▸ **Selection**
....
The overall objective of the research unit is to provide a new framework for building hydrological models that allow a much more realistic representation of the surface and especially subsurface architecture of catchments at the lower mesoscale (10-200 km2). Key methodological objective is to unite a) the recent observation and exploration technology from soil physics, geophysics, remote sensing and hydrology with b) our understanding of landscape formation and soil structure development and c) reductionist process models as learning tools to assess novel information on surface and subsurface structures as well as on distributed process dynamics. Key theoretical objective is to develop a model and mathematical framework that allows better integration of this information into the model identification process and thus facilitates communication between experimentalists and modellers. Research will be conducted in the hydrological observatory "Attert basin" that has been operated by the Gabriel Lippmann Research Institute in Luxemburg since 2003 and is among the best investigated basins in the World.
....
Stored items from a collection
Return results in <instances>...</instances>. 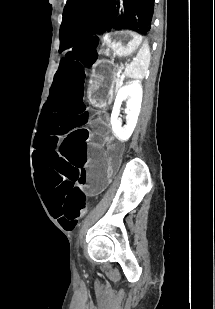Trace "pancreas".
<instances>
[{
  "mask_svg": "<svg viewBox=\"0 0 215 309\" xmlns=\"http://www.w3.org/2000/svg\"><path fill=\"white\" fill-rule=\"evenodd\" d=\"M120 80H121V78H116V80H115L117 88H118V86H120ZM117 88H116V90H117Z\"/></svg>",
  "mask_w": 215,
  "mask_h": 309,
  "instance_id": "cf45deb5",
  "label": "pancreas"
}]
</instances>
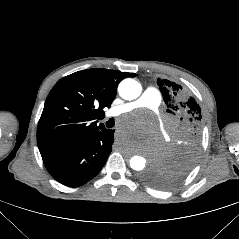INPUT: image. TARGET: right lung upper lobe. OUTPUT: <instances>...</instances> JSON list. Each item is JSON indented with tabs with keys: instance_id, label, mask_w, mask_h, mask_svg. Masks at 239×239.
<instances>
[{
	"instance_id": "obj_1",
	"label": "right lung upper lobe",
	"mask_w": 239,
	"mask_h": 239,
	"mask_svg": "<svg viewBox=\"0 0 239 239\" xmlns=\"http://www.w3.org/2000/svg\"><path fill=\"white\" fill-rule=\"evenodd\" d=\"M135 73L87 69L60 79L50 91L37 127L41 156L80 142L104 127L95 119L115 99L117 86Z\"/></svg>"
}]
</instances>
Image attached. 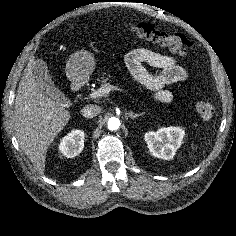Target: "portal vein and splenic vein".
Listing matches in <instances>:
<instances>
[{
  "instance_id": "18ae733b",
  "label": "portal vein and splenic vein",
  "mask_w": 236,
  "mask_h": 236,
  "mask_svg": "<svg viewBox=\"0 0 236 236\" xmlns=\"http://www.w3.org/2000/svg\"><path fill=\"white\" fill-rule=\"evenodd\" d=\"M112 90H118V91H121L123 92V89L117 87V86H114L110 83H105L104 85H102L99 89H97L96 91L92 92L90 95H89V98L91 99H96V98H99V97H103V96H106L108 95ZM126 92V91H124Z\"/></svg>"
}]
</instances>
....
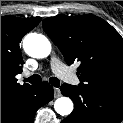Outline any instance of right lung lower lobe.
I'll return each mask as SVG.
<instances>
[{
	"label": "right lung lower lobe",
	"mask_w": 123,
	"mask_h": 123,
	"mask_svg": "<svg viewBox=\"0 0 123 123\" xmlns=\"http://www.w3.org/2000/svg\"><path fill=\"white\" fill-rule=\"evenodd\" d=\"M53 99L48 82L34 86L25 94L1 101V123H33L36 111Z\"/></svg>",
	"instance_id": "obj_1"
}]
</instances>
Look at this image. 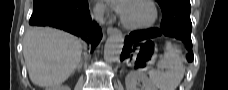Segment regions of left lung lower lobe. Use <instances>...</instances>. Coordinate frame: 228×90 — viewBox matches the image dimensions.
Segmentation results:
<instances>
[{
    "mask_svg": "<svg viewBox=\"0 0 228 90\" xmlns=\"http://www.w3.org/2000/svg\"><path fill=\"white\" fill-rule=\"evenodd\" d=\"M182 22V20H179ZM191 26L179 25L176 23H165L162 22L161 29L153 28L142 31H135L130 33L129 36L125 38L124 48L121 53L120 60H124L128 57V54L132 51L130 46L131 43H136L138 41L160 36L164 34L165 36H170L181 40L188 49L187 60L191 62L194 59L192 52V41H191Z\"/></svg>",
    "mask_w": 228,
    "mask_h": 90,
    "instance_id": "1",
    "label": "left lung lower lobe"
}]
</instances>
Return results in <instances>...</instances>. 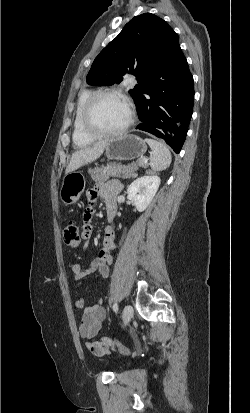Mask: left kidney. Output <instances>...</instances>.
....
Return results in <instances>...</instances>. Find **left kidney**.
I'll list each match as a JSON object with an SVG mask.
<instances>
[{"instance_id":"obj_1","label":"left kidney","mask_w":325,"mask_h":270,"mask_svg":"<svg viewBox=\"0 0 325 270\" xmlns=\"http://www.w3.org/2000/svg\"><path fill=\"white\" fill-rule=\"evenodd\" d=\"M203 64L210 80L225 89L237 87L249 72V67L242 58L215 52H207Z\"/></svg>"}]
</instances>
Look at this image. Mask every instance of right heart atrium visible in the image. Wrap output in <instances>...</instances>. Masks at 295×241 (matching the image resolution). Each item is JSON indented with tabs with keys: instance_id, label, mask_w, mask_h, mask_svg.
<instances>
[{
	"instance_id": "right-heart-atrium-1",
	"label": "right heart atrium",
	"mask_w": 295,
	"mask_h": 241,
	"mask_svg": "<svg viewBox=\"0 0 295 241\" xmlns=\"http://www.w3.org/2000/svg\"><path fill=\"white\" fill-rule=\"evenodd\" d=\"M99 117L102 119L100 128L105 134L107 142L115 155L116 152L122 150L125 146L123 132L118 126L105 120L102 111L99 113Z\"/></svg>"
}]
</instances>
....
▸ **What needs to be done**
Answer these questions about the research unit text:
1. What catchment size range does the text give for the lower mesoscale?
2. Between which two groups is the theoretical framework meant to facilitate communication?
3. Which institute operates the "Attert basin" observatory?

▸ **Answer to the problem**
1. 10-200 km2
2. Experimentalists and modellers
3. The Gabriel Lippmann Research Institute